You can survive with only minor injuries if you’ve had some training in hand-to-hand combat.
It’s probably worth spending a few extra bucks on sheets a week or two later rather than enduring several hours trapped in a piranha-like feeding frenzy.
The gauntlet for The Native started just inside the door, where a 5-foot-11 woman with a sumo wrestler’s physique knocked several people into stacks of towels with a deft hip block and began grabbing items on sale with her bratwurst-size fingers. Hordes of people seemingly joined at the hips moved as one in tidal surges toward each open counter. Squads from Rescue 911 waited by the doors as the weak of heart, spirit or lung lost consciousness, were lifted to the top of the crowd like drunken fans at a British soccer game and passed along by a sea of hands toward the exit.
There are no directions for the uninitiated and no signs within stores to lead the way. Experienced exchangers, like salmon struggling upstream to spawn, know by instinct where to go for proper service. The Native, largely clueless, hopped in the shortest line, worked his way to the front by lunch and tried to exchange the Led Zeppelin Linen Collection for something in a subtle shade of blue, only to be redirected by the clerk to another line on a different floor.

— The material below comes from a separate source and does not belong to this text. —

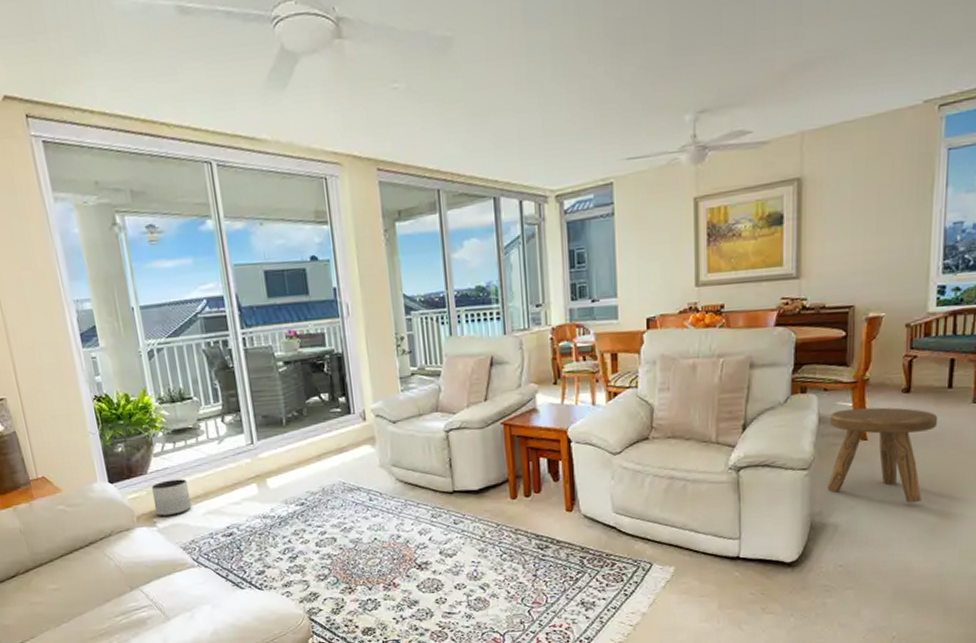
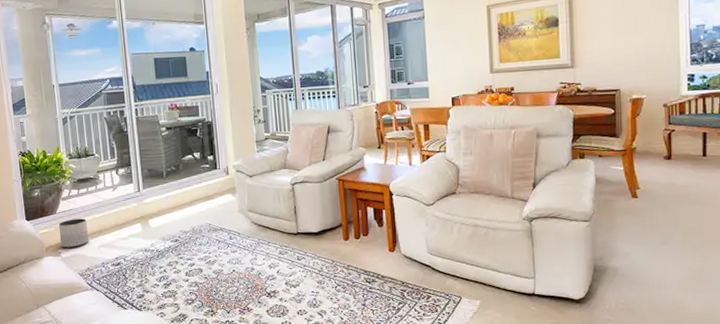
stool: present [828,407,938,503] -> none [604,171,697,251]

We can’t blame the clerks. The human resources offices of the various stores probably have a hiring profile for the return and sales counters that selects former flower children with the mellowness to meditate amid hostile fire on the Gaza Strip; junior high gym teachers on holiday; former group leaders of est or other encounter groups; lobotomized veterans of airline customer service counters; and practitioners of any fringe religion involving vows of silence and slow motion. This includes those trained in the ancient oriental art of tai chi-chi, where they focus all attention on the septum of the other person, never make eye contact, talk in tongues and block out all intrusions by anyone with bad karma, breath or attitude.
The Native and anyone over 40, however, have to share some of the blame for the post-holiday crunch. The number of things to exchange grows in direct proportion to age, since we grow harder to shop for as we age and as all the relatives and friends have taken to shopping on-line at e-Bay and the Internet discount sites to save money and time. We used to get socks, best-selling novels and ski, tennis or golf clothing. Now we get Supp-Hose, diet books and gift certificates to The Back Store.
Some things can’t be returned, because no one will admit selling them in the first place, or they were bought on-line at auction or fall into the collector category. What to do with coffee-table books such as Macrame of the Third Reich, Scenic Marine Helicopter Routes and The Cher Eyelash Health and Fitness Book? The Franklin Mint has a no-return policy on its special collectors’ series of plates celebrating The Great Greenskeepers of Augusta (the first of 12 arrived in December, so we have something special to look for in future years). And trash cans might not be good enough for random CDs: Pee-wee Herman Unplugged, Tonto, Robin and Cheetah—Famous Sidekicks Celebrate the Songs of the Season, The Tiny Tim Boxed Set and The Three Tenors Sing the Best of Wayne Newton.
Next year, we’ll have a pre-Christmas house-and-closet pruning of clothing and household items we may have outgrown or out-aged (or that were left behind when the nest emptied), put everything neatly into the garage and arrange for Goodwill, St.Vincent de Paul or Amvets to pick up our donations on December 26.